Why we built Podcastr instead of just another transcription tool
Last spring, a podcaster emailed us saying she was juggling five subscriptions just to publish one episode. Riverside for recording guests, Descript for editing, Buzzsprout to host, Headliner to make clips, and a tool for show notes. She paid £127 a month and spent 40 minutes shuffling files between platforms. That conversation didn't leave my head.
The fragmentation problem is real
When we started building Podcastr, Descript already existed. It's a solid product. They do transcription well, they've got video editing, and their interface is slick. But here's what bothered me: Descript is a transcription and editing suite. It does one thing brilliantly. The moment you're done editing, you export your file and move to the next tool in the chain.
The podcasters we spoke to weren't looking for "better transcription." They were looking for their problem to be smaller. They wanted to record a guest in Podcastr, see the transcript appear while they were still talking, generate show notes automatically, make three social clips in ninety seconds, and hit publish to Spotify, Apple, and Google from one place. Not five subscriptions. One.
That's not a feature roadmap. That's a different product entirely.
Recording is where it starts
Descript lets you upload files or record locally. That's fine if you're editing solo. But if you're interviewing someone, you're either using Zoom (quality loss) or you're using Riverside or Zencastr alongside Descript (more subscriptions). We decided that remote recording had to be native in Podcastr from day one. Multi-track, crystal clear, built in.
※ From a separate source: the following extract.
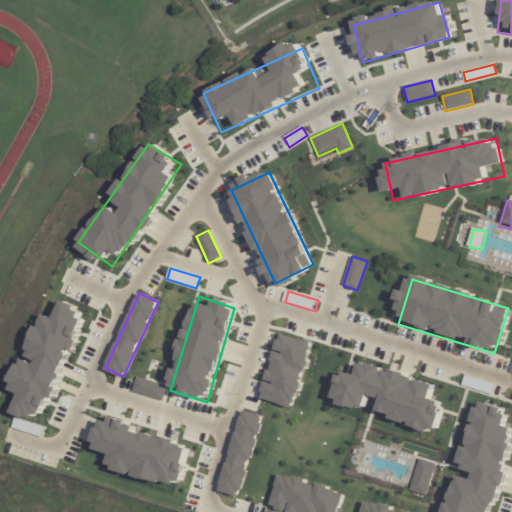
[(54,300),(89,314),(41,422),(8,407),(54,300)]
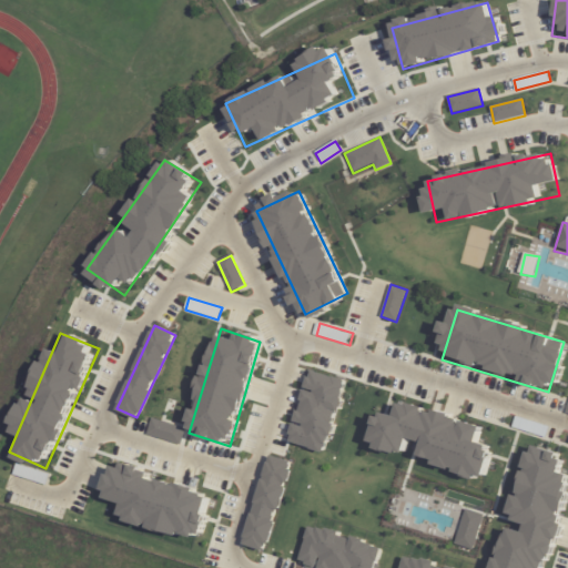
[(307,366),(344,378),(322,449),(285,437),(307,366)]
That decision shaped everything else. When you record locally and remotely in Podcastr, your tracks are separated automatically. Your voice. Your guest's voice. Clean. The moment you stop recording, Whisper transcribes in the background. By the time you're having a coffee, you've got a full transcript with timestamps. No exporting. No uploading. No waiting for a transcription service to ping you back three hours later.
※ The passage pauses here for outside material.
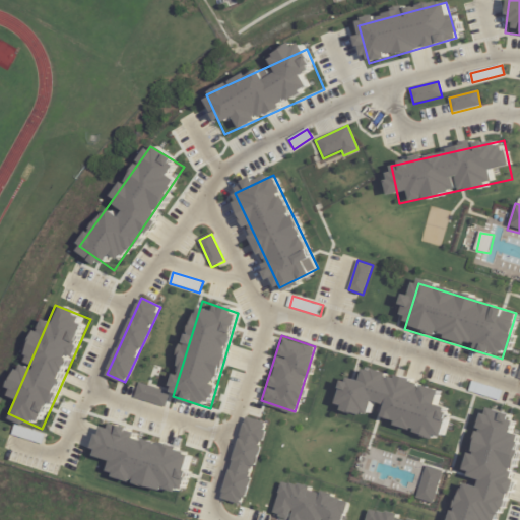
[(350,367),(450,398),(438,443),(338,411),(350,367)]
The integrated teleprompter in RecordView came from a different place entirely. A creator mentioned she'd flubbed a five-minute opener twice because she lost her thread midway. We added a teleprompter right into the recording window. You glance at it. You never drop the thread again.
The automation that doesn't feel like automation
Here's where Podcastr and Descript really diverge. Descript will transcribe your audio. Podcastr generates your show notes, pull out your key quotes, suggest timestamps, and create short clips suitable for Instagram, TikTok, YouTube Shorts. All from that same transcript.
That sounds like a marketing line. In practice, it means a 45-minute episode becomes a blog-ready summary with guest info, chapter markers, and three social clips in the time it takes to grab lunch. You're not thinking about whether you need another tool for clips or show notes. They're there, waiting.
Our Pro tier adds the NFC Guest Passport, which we built because half our users were manually copying guest bios and social links into their show notes. You tap a guest's phone with your phone. Their headshot, bio, Twitter handle, LinkedIn, podcast link, whatever they've put on their Passport. Pops straight into the show notes template. It sounds small. It's fifteen minutes per episode saved, times fifty episodes a year.
Distribution is not an afterthought
Descript's strength is in the edit. Ours is in the entire workflow. Publishing in Podcastr means your RSS feed goes live to Spotify, Apple Podcasts, and Google Podcasts simultaneously. You're not logging into three dashboards. You're not waiting for feed propagation across networks. It's instant.
We supported RSS 2.0 publishing from the free tier because publishing shouldn't be a feature locked behind a paywall. You record, you transcribe, you publish. That's the baseline.
The Studio tier is for teams and agencies running white-label shows. You can brand the entire experience as your own, manage multiple podcasts from one dashboard, invite team members with role-based permissions. Descript doesn't have that. They're built for solo creators and small teams doing one thing at a time. We built for operations.
What this costs versus what you're already paying
The podcaster who started this whole thing was paying £127 a month for five tools. Creator tier in Podcastr is £19.99 a month. Everything except guest management and team features. Pro is £29.99 a month if you want the NFC Passport and advanced features. Even if you jump to Studio at £39.99 a month, you're not juggling five subscriptions anymore.
That's not a pricing flex. That's the actual math of consolidation. Descript costs £150 a month at the professional tier, and you're still buying hosting, clip generation, and distribution tools separately. We could've positioned Podcastr as a Descript alternative and matched their price. Instead, we asked: what would the product look like if we solved the entire problem at once?
The thing we can't claim
Descript is brilliant at one thing: editing. If your workflow is "record somewhere, upload to Descript, edit meticulously, export, then use four other tools," they're excellent at the second step. We built Podcastr to eliminate the need for four other tools in the first place.
That makes them better than us in certain contexts. A video editor who works in Descript's interface daily will find our approach simpler but less granular. A solo podcaster who spends three hours editing each episode will prefer Descript's controls. That's honest assessment, not false modesty.
For everyone else, the question is simpler: do you want to spend fifteen minutes learning five platforms, or five minutes in one?
If you're currently splitting your podcast workflow across multiple tools, spend an afternoon asking yourself how much time that's actually costing you. The answer might surprise you.